Cape Floral Region in South Africa is a floral kingdom of fine bush and it comprises eight protective, beautiful and rich floral areas in South Africa. It is considered in its collective and protected floral beauty one of the world's best heritage sites.
While I was preparing this page collecting some additional information about Cape Floral Kingdom, I did not know why I in a flashback saw myself a junior, sitting in my classroom in the intermediate school.
I heard my English teacher reading for us (I really did not remember, whether from King Solomon's Mines or from Allan Quartermain) that paragraph at the time when the servant in the novel raised his axe high to break the stone, so the saying was fulfilled. Please remind me through the form.
I thought for a while that the saying, which has been fulfilled, when the stone was broken has given South Africa not the gold mines, but the Cape Floral Region.
The following article is about this Cape in South Africa. If you have more information about it, please write it through the form at the bottom so the readers could read about the area from different perspectives. I will reward you for that by some e-books as gifts. Thanks.
The UNESCO has declared Cape Floral Region in western and eastern Cape Province in South Africa as one of the World Heritage Sites.
It is inscribed in 2004 in the list of the world's heritage sites, which includes in total 890 sites, as of April 2009. 176 of those sites are natural, 689 are cultural and 25 are mixed and they are included from 148 states parties that have adhered to the World Heritage Convention.

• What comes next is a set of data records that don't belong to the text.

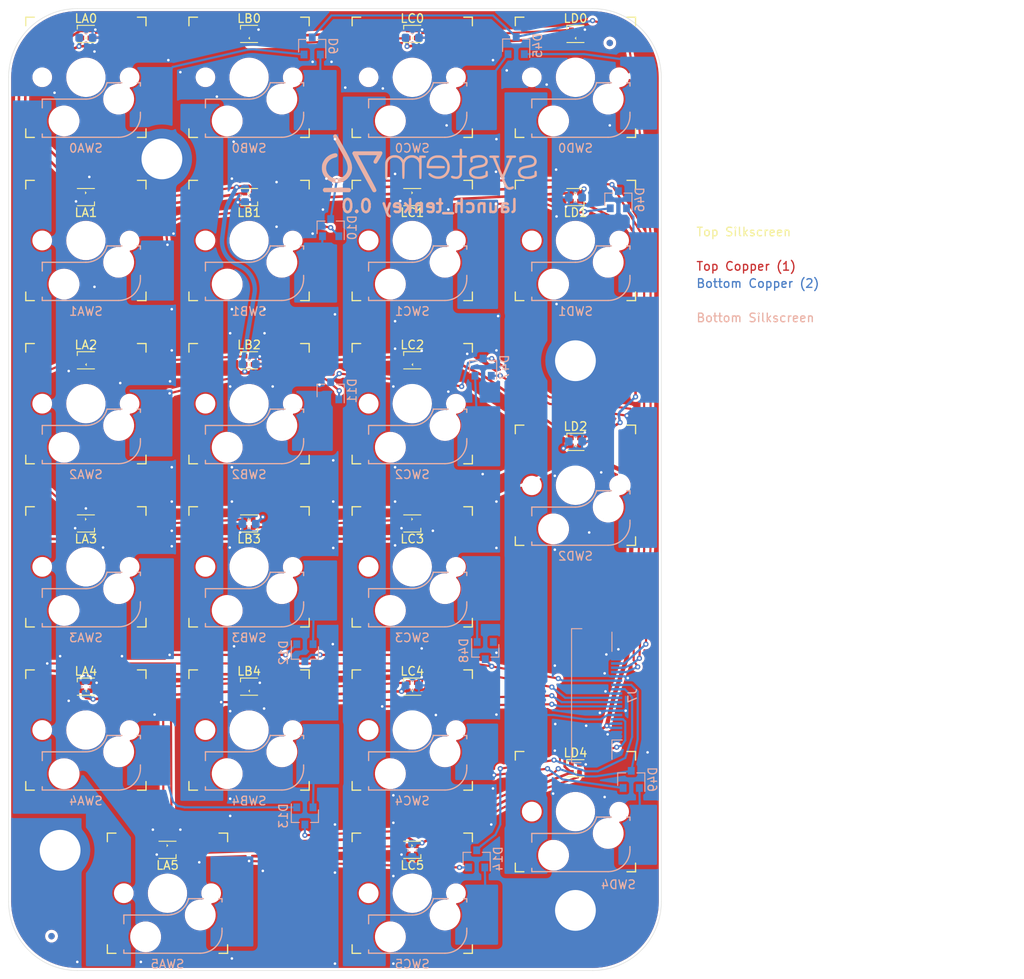
<source format=kicad_pcb>
(kicad_pcb (version 20211014) (generator pcbnew)

  (general
    (thickness 1.59)
  )

  (paper "A3")
  (layers
    (0 "F.Cu" signal)
    (31 "B.Cu" signal)
    (32 "B.Adhes" user "B.Adhesive")
    (33 "F.Adhes" user "F.Adhesive")
    (34 "B.Paste" user)
    (35 "F.Paste" user)
    (36 "B.SilkS" user "B.Silkscreen")
    (37 "F.SilkS" user "F.Silkscreen")
    (38 "B.Mask" user)
    (39 "F.Mask" user)
    (40 "Dwgs.User" user "User.Drawings")
    (41 "Cmts.User" user "User.Comments")
    (42 "Eco1.User" user "User.Eco1")
    (43 "Eco2.User" user "User.Eco2")
    (44 "Edge.Cuts" user)
    (45 "Margin" user)
    (46 "B.CrtYd" user "B.Courtyard")
    (47 "F.CrtYd" user "F.Courtyard")
    (48 "B.Fab" user)
    (49 "F.Fab" user)
  )

  (setup
    (stackup
      (layer "F.SilkS" (type "Top Silk Screen"))
      (layer "F.Paste" (type "Top Solder Paste"))
      (layer "F.Mask" (type "Top Solder Mask") (thickness 0.01))
      (layer "F.Cu" (type "copper") (thickness 0.035))
      (layer "dielectric 1" (type "core") (thickness 1.5) (material "FR4") (epsilon_r 4.5) (loss_tangent 0.02))
      (layer "B.Cu" (type "copper") (thickness 0.035))
      (layer "B.Mask" (type "Bottom Solder Mask") (thickness 0.01))
      (layer "B.Paste" (type "Bottom Solder Paste"))
      (layer "B.SilkS" (type "Bottom Silk Screen"))
      (copper_finish "None")
      (dielectric_constraints no)
    )
    (pad_to_mask_clearance 0.05)
    (solder_mask_min_width 0.075)
    (pcbplotparams
      (layerselection 0x00012fc_ffffffff)
      (disableapertmacros false)
      (usegerberextensions false)
      (usegerberattributes false)
      (usegerberadvancedattributes false)
      (creategerberjobfile false)
      (svguseinch false)
      (svgprecision 6)
      (excludeedgelayer true)
      (plotframeref false)
      (viasonmask false)
      (mode 1)
      (useauxorigin false)
      (hpglpennumber 1)
      (hpglpenspeed 20)
      (hpglpendiameter 15.000000)
      (dxfpolygonmode true)
      (dxfimperialunits true)
      (dxfusepcbnewfont true)
      (psnegative false)
      (psa4output false)
      (plotreference true)
      (plotvalue true)
      (plotinvisibletext false)
      (sketchpadsonfab false)
      (subtractmaskfromsilk false)
      (outputformat 1)
      (mirror false)
      (drillshape 0)
      (scaleselection 1)
      (outputdirectory "gerber")
    )
  )

  (net 0 "")
  (net 1 "GND")
  (net 2 "+3V6")
  (net 3 "Net-(D9-Pad2)")
  (net 4 "Net-(D9-Pad1)")
  (net 5 "Net-(D10-Pad2)")
  (net 6 "Net-(D10-Pad1)")
  (net 7 "Net-(D11-Pad2)")
  (net 8 "Net-(D11-Pad1)")
  (net 9 "Net-(D12-Pad2)")
  (net 10 "Net-(D12-Pad1)")
  (net 11 "Net-(D13-Pad2)")
  (net 12 "Net-(D13-Pad1)")
  (net 13 "Net-(D14-Pad2)")
  (net 14 "Net-(D14-Pad1)")
  (net 15 "Net-(D45-Pad2)")
  (net 16 "Net-(D45-Pad1)")
  (net 17 "Net-(D46-Pad2)")
  (net 18 "Net-(D46-Pad1)")
  (net 19 "Net-(D47-Pad2)")
  (net 20 "Net-(D47-Pad1)")
  (net 21 "Net-(D48-Pad1)")
  (net 22 "Net-(D49-Pad2)")
  (net 23 "Net-(LA0-Pad1)")
  (net 24 "Net-(LA0-Pad3)")
  (net 25 "Net-(LA1-Pad1)")
  (net 26 "Net-(LA2-Pad1)")
  (net 27 "Net-(LA2-Pad3)")
  (net 28 "Net-(LA3-Pad1)")
  (net 29 "Net-(LC3-Pad1)")
  (net 30 "Net-(LB0-Pad3)")
  (net 31 "Net-(LB1-Pad1)")
  (net 32 "Net-(LB2-Pad3)")
  (net 33 "Net-(LB3-Pad1)")
  (net 34 "Net-(LC5-Pad1)")
  (net 35 "Net-(LC0-Pad3)")
  (net 36 "Net-(LC1-Pad1)")
  (net 37 "Net-(LC2-Pad3)")
  (net 38 "Net-(LB4-Pad3)")
  (net 39 "Net-(LD1-Pad1)")
  (net 40 "unconnected-(LD0-Pad3)")
  (net 41 "unconnected-(D48-Pad2)")
  (net 42 "Net-(D49-Pad1)")
  (net 43 "Net-(LA4-Pad1)")
  (net 44 "Net-(LA4-Pad3)")
  (net 45 "Net-(LA5-Pad1)")
  (net 46 "/ROW6")
  (net 47 "/ROW7")
  (net 48 "/ROW8")
  (net 49 "/ROW9")
  (net 50 "/ROW10")
  (net 51 "/ROW11")
  (net 52 "/LEDI")
  (net 53 "/COLD")
  (net 54 "/COLE")
  (net 55 "/COLF")
  (net 56 "/COLM")

  (footprint "launch:LED_SK6805-EC15" (layer "F.Cu") (at 50 39.95))

  (footprint "launch:LED_SK6805-EC15" (layer "F.Cu") (at 88 39.95))

  (footprint "launch:LED_SK6805-EC15" (layer "F.Cu") (at 31 58.95 180))

  (footprint "launch:LED_SK6805-EC15" (layer "F.Cu") (at 50 58.95 180))

  (footprint "launch:LED_SK6805-EC15" (layer "F.Cu") (at 69 58.95 180))

  (footprint "launch:LED_SK6805-EC15" (layer "F.Cu") (at 88 58.95 180))

  (footprint "launch:LED_SK6805-EC15" (layer "F.Cu") (at 31 77.95))

  (footprint "launch:LED_SK6805-EC15" (layer "F.Cu") (at 50 77.95))

  (footprint "launch:LED_SK6805-EC15" (layer "F.Cu") (at 69 77.95))

  (footprint "launch:LED_SK6805-EC15" (layer "F.Cu") (at 31 96.95 180))

  (footprint "launch:LED_SK6805-EC15" (layer "F.Cu") (at 50 96.95 180))

  (footprint "launch:LED_SK6805-EC15" (layer "F.Cu") (at 69 96.95 180))

  (footprint "launch:LED_SK6805-EC15" (layer "F.Cu") (at 31 115.95))

  (footprint "launch:LED_SK6805-EC15" (layer "F.Cu") (at 50 115.95))

  (footprint "launch:LED_SK6805-EC15" (layer "F.Cu") (at 69 115.95))

  (footprint "launch:LED_SK6805-EC15" (layer "F.Cu") (at 40.5 134.95 180))

  (footprint "launch:LED_SK6805-EC15" (layer "F.Cu") (at 69 134.95 180))

  (footprint "launch:LED_SK6805-EC15" (layer "F.Cu") (at 88 125.45))

  (footprint "launch:LED_SK6805-EC15" (layer "F.Cu") (at 69 39.95))

  (footprint "Fiducial:Fiducial_0.75mm_Mask1.5mm" (layer "F.Cu") (at 92 41))

  (footprint "Fiducial:Fiducial_0.75mm_Mask1.5mm" (layer "F.Cu") (at 27 145))

  (footprint "launch:LED_SK6805-EC15" (layer "F.Cu") (at 31 39.95))

  (footprint "launch:LED_SK6805-EC15" (layer "F.Cu") (at 88 87.45))

  (footprint "launch:MountingHole" (layer "F.Cu") (at 39.85 54.5))

  (footprint "launch:MountingHole" (layer "F.Cu") (at 28 135))

  (footprint "launch:MountingHole" (layer "F.Cu") (at 88 142))

  (footprint "launch:MountingHole" (layer "F.Cu") (at 88 78))

  (footprint "Kailh:Kailh_socket_MX" (layer "B.Cu") (at 50 45 180))

  (footprint "Kailh:Kailh_socket_MX" (layer "B.Cu") (at 69 45 180))

  (footprint "Kailh:Kailh_socket_MX" (layer "B.Cu") (at 31 45 180))

  (footprint "Kailh:Kailh_socket_MX" (layer "B.Cu") (at 69 83 180))

  (footprint "Kailh:Kailh_socket_MX" (layer "B.Cu") (at 69 64 180))

  (footprint "Kailh:Kailh_socket_MX" (layer "B.Cu") (at 88 64 180))

  (footprint "Kailh:Kailh_socket_MX" (layer "B.Cu") (at 31 83 180))

  (footprint "Kailh:Kailh_socket_MX" (layer "B.Cu") (at 50 83 180))

  (footprint "Kailh:Kailh_socket_MX" (layer "B.Cu") (at 88 92.5 180))

  (footprint "Kailh:Kailh_socket_MX" (layer "B.Cu") (at 31 102 180))

  (footprint "Kailh:Kailh_socket_MX" (layer "B.Cu") (at 50 102 180))

  (footprint "Kailh:Kailh_socket_MX" (layer "B.Cu") (at 69 102 180))

  (footprint "Kailh:Kailh_socket_MX" (layer "B.Cu") (at 31 121 180))

  (footprint "Kailh:Kailh_socket_MX" (layer "B.Cu") (at 50 121 180))

  (footprint "Kailh:Kailh_socket_MX" (layer "B.Cu")
    (tedit 5F81CF77) (tstamp 00000000-0000-0000-0000-00005e63f4f3)
    (at 69 121 180)
    (descr "MX-style keyswitch with Kailh socket mount")
    (tags "MX,cherry,gateron,kailh,pg1511,socket")
    (property "Manufacturer" "Kailh")
    (property "Sheetfile" "launch-tenkey.kicad_sch")
    (property "Sheetname" "")
    (path "/00000000-0000-0000-0000-00005e70f26f")
    (attr smd)
    (fp_text reference "SWC4" (at 0 -8.255 180) (layer "B.SilkS")
      (effects (font (size 1 1) (thickness 0.15)) (justify mirror))
      (tstamp a7d3df53-bfeb-40b5-a018-389dc9824359)
    )
    (fp_text value "CPG151101S11" (at 0 8.255 180) (layer "F.Fab") hide
      (effects (font (size 1 1) (thickness 0.15)))
      (tstamp b19d211a-7f1c-47f0-8a92-4ba5f553ada4)
    )
    (fp_text user "${VALUE}" (at -0.635 0.635 180) (layer "B.Fab") hide
      (effects (font (size 1 1) (thickness 0.15)) (justify mirror))
      (tstamp 4abd20a1-e431-483f-ae54-cf35322f2fed)
    )
    (fp_text user "${REFERENCE}" (at -0.635 -4.445 180) (layer "B.Fab")
      (effects (font (size 1 1) (thickness 0.15)) (justify mirror))
      (tstamp 625fb985-7d1d-4f9f-9b5d-18a27f03b7c0)
    )
    (fp_line (start -6.35 -1.016) (end -6.35 -0.635) (layer "B.SilkS") (width 0.15) (tstamp 1dd9b3fa-ea76-4802-a702-d827c80d45b3))
    (fp_line (start -2.464162 -0.635) (end -4.191 -0.635) (layer "B.SilkS") (width 0.15) (tstamp 5525a80b-0c56-49b5-b734-e4ac8e1ce6fb))
    (fp_line (start 5.08 -2.54) (end 0 -2.54) (layer "B.SilkS") (width 0.15) (tstamp 664f2c28-f5e7-4bf2-a3f9-a92004f39995))
    (fp_line (start -3.81 -6.985) (end 5.08 -6.985) (layer "B.SilkS") (width 0.15) (tstamp aeb99267-9cfd-46ae-b526-b473f96a8e7b))
    (fp_line (start 5.08 -6.985) (end 5.08 -6.604) (layer "B.SilkS") (width 0.15) (tstamp b6c1169e-6ea1-4617-a410-968ce631858b))
    (fp_line (start -6.35 -4.445) (end -6.35 -4.064) (layer "B.SilkS") (width 0.15) (tstamp d9dc518e-d828-4412-a18a-f4b4ce3c80af))
    (fp_line (start 5.08 -3.556) (end 5.08 -2.54) (layer "B.SilkS") (width 0.15) (tstamp e080ccf4-a41d-4564-89db-1c0531ea9cf2))
    (fp_line (start -5.969 -0.635) (end -6.35 -0.635) (layer "B.SilkS") (width 0.15) (tstamp eeaa9dd5-5298-448c-b7e2-35736e7b07f0))
    (fp_arc (start -6.35 -4.445) (mid -5.606051 -6.241051) (end -3.81 -6.985) (layer "B.SilkS") (width 0.15) (tstamp 4ea8e69f-42ac-4abd-bf5f-9e65ec4659ed))
    (fp_arc (start -2.464162 -0.61604) (mid -1.563147 -2.002042) (end 0 -2.54) (layer "B.SilkS") (width 0.15) (tstamp ee63e1e4-542f-4e1c-a977-4746894ebb80))
    (fp_line (start -7 -6) (end -7 -7) (layer "F.SilkS") (width 0.15) (tstamp 1c961ddb-b253-44ff-9b6d-952bd1b6dad2))
    (fp_line (start 7 -7) (end 6 -7) (layer "F.SilkS") (width 0.15) (tstamp 531c75dd-795e-4c31-b8ae-0a2c74699df5))
    (fp_line (start 7 -7) (end 7 -6) (layer "F.SilkS") (width 0.15) (tstamp 72c12699-0f8a-4e27-8c1f-35a70479e883))
    (fp_line (start 6 7) (end 7 7) (layer "F.SilkS") (width 0.15) (tstamp 8a908060-a7e2-4a65-b40d-65666f0fc0a3))
    (fp_line (start 7 6) (end 7 7) (layer "F.SilkS") (width 0.15) (tstamp 98d2281f-601b-45bb-b17d-1d51bf1335a6))
    (fp_line (start -6 -7) (end -7 -7) (layer "F.SilkS") (width 0.15) (tstamp c1658373-77b0-45e3-a50b-5819909eee48))
    (fp_line (start -7 7) (end -7 6) (layer "F.SilkS") (width 0.15) (tstamp d9122c82-b98b-4fa3-9d15-b3ec8821b33e))
    (fp_line (start -7 7) (end -6 7) (layer "F.SilkS") (width 0.15) (tstamp e9caa978-1a1e-4e55-ba91-6e3b9bc371ce))
    (fp_line (start -6.9 6.9) (end -6.9 -6.9) (layer "Eco2.User") (width 0.15) (tstamp 634bb6b2-8c9d-47d4-8814-ef1c1e10aa89))
    (fp_line (start -6.9 6.9) (end 6.9 6.9) (layer "Eco2.User") (width 0.15) (tstamp d4691b67-57be-4f11-a4d6-6605a5471a09))
    (fp_line (start 6.9 -6.9) (end 6.9 6.9) (layer "Eco2.User") (width 0.15) (tstamp e3a3e768-e58b-42fb-9240-9fbcbd0b8ff4))
    (fp_line (start 6.9 -6.9) (end -6.9 -6.9) (layer "Eco2.User") (width 0.15) (tstamp e7b9e5ff-8057-407c-ae7f-ed1943990ec5))
    (fp_line (start -6.35 -0.635) (end -2.54 -0.635) (layer "B.Fab") (width 0.12) (tstamp 2e04d22c-616b-406b-b4ad-9afaf8eb16a0))
    (fp_line (start 7.62 -6.35) (end 7.62 -3.81) (layer "B.Fab") (width 0.12) (tstamp 31ed5c55-86d7-4179-8560-2b10d7a71af9))
    (fp_line (start -8.89 -1.27) (end -8.89 -3.81) (layer "B.Fab") (width 0.12) (tstamp 3dab0e66-2b24-43d6-939e-8bf30568b48c))
    (fp_line (start -6.35 -0.635) (end -6.35 -4.445) (layer "B.Fab") (width 0.12) (tstamp 74cb43ee-9569-410e-9558-29a4586605d6))
    (fp_line (start -6.35 -1.27) (end -8.89 -1.27) (layer "B.Fab") (width 0.12) (tstamp 8af1c161-c02f-4f88-b614-eb7942af4e99))
    (fp_line (start -3.81 -6.985) (end 5.08 -6.985) (layer "B.Fab") (width 0.12) (tstamp b19bff81-5783-4167-aca0-22e1a77615c8))
    (fp_line (start 5.08 -2.54) (end 0 -2.54) (layer "B.Fab") (width 0.12) (tstamp baa1e669-32c8-426e-ab25-53a934e1dc0e))
    (fp_line (start -8.89 -3.81) (end -6.35 -3.81) (layer "B.Fab") (width 0.12) (tstamp ca2c0a99-38a4-4168-a770-13e41b9de3fb))
    (fp_line (start 5.08 -6.35) (end 7.62 -6.35) (layer "B.Fab") (width 0.12) (tstamp cd6ab98a-b2d2-4ddf-8cd5-1a7d2cff7b33))
    (fp_line (start 5.08 -6.985) (end 5.08 -2.54) (layer "B.Fab") (width 0.12) (tstamp f59291e8-21f7-47a2-977e-c65de6aee0d1))
    (fp_line (start 7.62 -3.81) (end 5.08 -3.81) (layer "B.Fab") (width 0.12) (tstamp ff634e80-56a9-4d7b-93ed-96caf8cb5627))
    (fp_arc (start -2.464162 -0.61604) (mid -1.563147 -2.002042) (end 0 -2.54) (layer "B.Fab") (width 0.12) (tstamp 141c55ed-c8c1-46d3-9fff-b403435f107e))
    (fp_arc (start -6.35 -4.445) (mid -5.606051 -6.241051) (end -3.81 -6.985) (layer "B.Fab") (width 0.12) (tstamp 8583976e-d634-4c5c-ad2c-d690812c9790))
    (fp_line (start 7.5 -7.5) (end 7.5 7.5) (layer "F.Fab") (width 0.15) (tstamp 1b089993-2bc7-4a4f-a625-e9665c1f19ae))
    (fp_line (start -7.5 7.5) (end -7.5 -7.5) (layer "F.Fab") (width 0.15) (tstamp 2970e068-c13e-49af-8d3c-bcd153cdf2db))
    (fp_line (start -7.5 -7.5) (end 7.5 -
... [1287415 chars truncated]
</source>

Around the city of Cape Town and in the African southwestern section, you will find an area that is considered the world's "hottest hotspot" for plant diversity.
Nowhere else on earth will you find so many endemic species - species not found anywhere else in the world - focused on a small area. The site is one of the richest plant cover in the world among eight protected areas that covers 553,000 hectares in South Africa.
It lies in the Cap Province and stretches from it to the southern parts above the coastline towards the Gans Bay and then to the eastern part. Including the range of mountains, valleys and lakes on the north and east of the coast, it covers the entire area with beautiful sites.
This temperate shrub area called Cape Floral Region represents less than 0.5% of Africa and it is home to nearly 20% of the continent's plant diversity. The plant diversity here makes up to three times the amount of the plant diversity in the Amazon.
It is also known as "The Fynbos" which is the name of an ecosystem that is unique to the region. Fynbos is Afrikaans for "fine bush" - or "fine bush-land" - an area whose main plant type is a component of evergreen shrubs and small plants of hardy, thin and tubular leaves and reeds.
Fynbos region covers the area of 90,000 square kilometres and contain 9,000 different plant species.
Those species are such as Protea family, Reed family of Restios and Heath family in addition to other types of Daisy family, strandveld vegetation and Afromontane forest (including plants and animals), all of which accounts for one third of species that are not found anywhere else on Earth.
Some of the most spectacular of the plants belongs to the protea family. Among them are the most notable plants that called Proteaceae or King Protea, and it is South Africa's national flower. It is also called "honey pot" or "king sugar bush" because both sugarbirds and Sunbirds feed on its flowers.
The Protease in the Cape Floral Region was developed for six to eight million years ago, when the climate was cooler than today. This makes them very sensitive to warming and climate change.
The astonishing floral riches of the Cape are breath taking as described by some articles. As one of the oldest plant kingdoms in the world, the Cape Floral Kingdom has some species dating back 60 million years.
The Cape Floral Region comprises the eight unique areas of Table Mountain, Groot Winterhoek, Cederberg, Boland, De Hoop, Boosmansbos, Swartberg and Baviaanskloof.
In the year 2050, the area may face a temperature rise of about 1.8º C with a dramatic increase in forest fires. That could eliminate up to 30% of plant species in the Fynbos areas, many of them endemic, and destroy the fragile ecological balance in the region.